Extract every item below, copying each line word for word.

[Stored items]
+ + + + +

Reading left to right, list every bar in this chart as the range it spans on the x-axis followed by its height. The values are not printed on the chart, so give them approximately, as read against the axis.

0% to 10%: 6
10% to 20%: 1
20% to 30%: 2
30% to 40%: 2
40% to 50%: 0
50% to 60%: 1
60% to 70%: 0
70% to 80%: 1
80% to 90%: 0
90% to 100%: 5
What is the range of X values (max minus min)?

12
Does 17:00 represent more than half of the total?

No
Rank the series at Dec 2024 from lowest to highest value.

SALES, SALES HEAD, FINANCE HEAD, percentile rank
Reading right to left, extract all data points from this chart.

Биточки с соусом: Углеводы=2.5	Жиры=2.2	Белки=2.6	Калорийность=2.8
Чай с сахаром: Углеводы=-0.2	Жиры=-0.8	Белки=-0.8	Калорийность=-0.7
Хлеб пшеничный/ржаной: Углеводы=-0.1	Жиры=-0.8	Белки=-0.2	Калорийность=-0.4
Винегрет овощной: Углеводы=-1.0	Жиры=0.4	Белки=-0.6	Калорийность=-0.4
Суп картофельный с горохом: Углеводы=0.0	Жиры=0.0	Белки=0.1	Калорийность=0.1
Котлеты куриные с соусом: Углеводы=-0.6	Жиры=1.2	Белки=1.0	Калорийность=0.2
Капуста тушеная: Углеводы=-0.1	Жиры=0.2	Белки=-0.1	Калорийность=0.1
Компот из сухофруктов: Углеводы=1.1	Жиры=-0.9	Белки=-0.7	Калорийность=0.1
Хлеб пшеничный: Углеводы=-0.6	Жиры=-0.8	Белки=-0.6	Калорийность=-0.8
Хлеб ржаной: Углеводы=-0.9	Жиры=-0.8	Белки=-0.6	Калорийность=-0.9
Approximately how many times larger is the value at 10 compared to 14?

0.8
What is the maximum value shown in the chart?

+ + + + +

** WRITTEN SOLUTION **
Reading left to right, list every bar in this chart as the range it spans on the x-axis followed by its height. The values are not printed on the chart, so give them approximately, as read against the axis.

0% to 10%: 6
10% to 20%: 1
20% to 30%: 2
30% to 40%: 2
40% to 50%: 0
50% to 60%: 1
60% to 70%: 0
70% to 80%: 1
80% to 90%: 0
90% to 100%: 5
What is the range of X values (max minus min)?

12
Does 17:00 represent more than half of the total?

No
Rank the series at Dec 2024 from lowest to highest value.

SALES, SALES HEAD, FINANCE HEAD, percentile rank
Reading right to left, extract all data points from this chart.

Биточки с соусом: Углеводы=2.5	Жиры=2.2	Белки=2.6	Калорийность=2.8
Чай с сахаром: Углеводы=-0.2	Жиры=-0.8	Белки=-0.8	Калорийность=-0.7
Хлеб пшеничный/ржаной: Углеводы=-0.1	Жиры=-0.8	Белки=-0.2	Калорийность=-0.4
Винегрет овощной: Углеводы=-1.0	Жиры=0.4	Белки=-0.6	Калорийность=-0.4
Суп картофельный с горохом: Углеводы=0.0	Жиры=0.0	Белки=0.1	Калорийность=0.1
Котлеты куриные с соусом: Углеводы=-0.6	Жиры=1.2	Белки=1.0	Калорийность=0.2
Капуста тушеная: Углеводы=-0.1	Жиры=0.2	Белки=-0.1	Калорийность=0.1
Компот из сухофруктов: Углеводы=1.1	Жиры=-0.9	Белки=-0.7	Калорийность=0.1
Хлеб пшеничный: Углеводы=-0.6	Жиры=-0.8	Белки=-0.6	Калорийность=-0.8
Хлеб ржаной: Углеводы=-0.9	Жиры=-0.8	Белки=-0.6	Калорийность=-0.9
Approximately how many times larger is the value at 10 compared to 14?

0.8
What is the maximum value shown in the chart?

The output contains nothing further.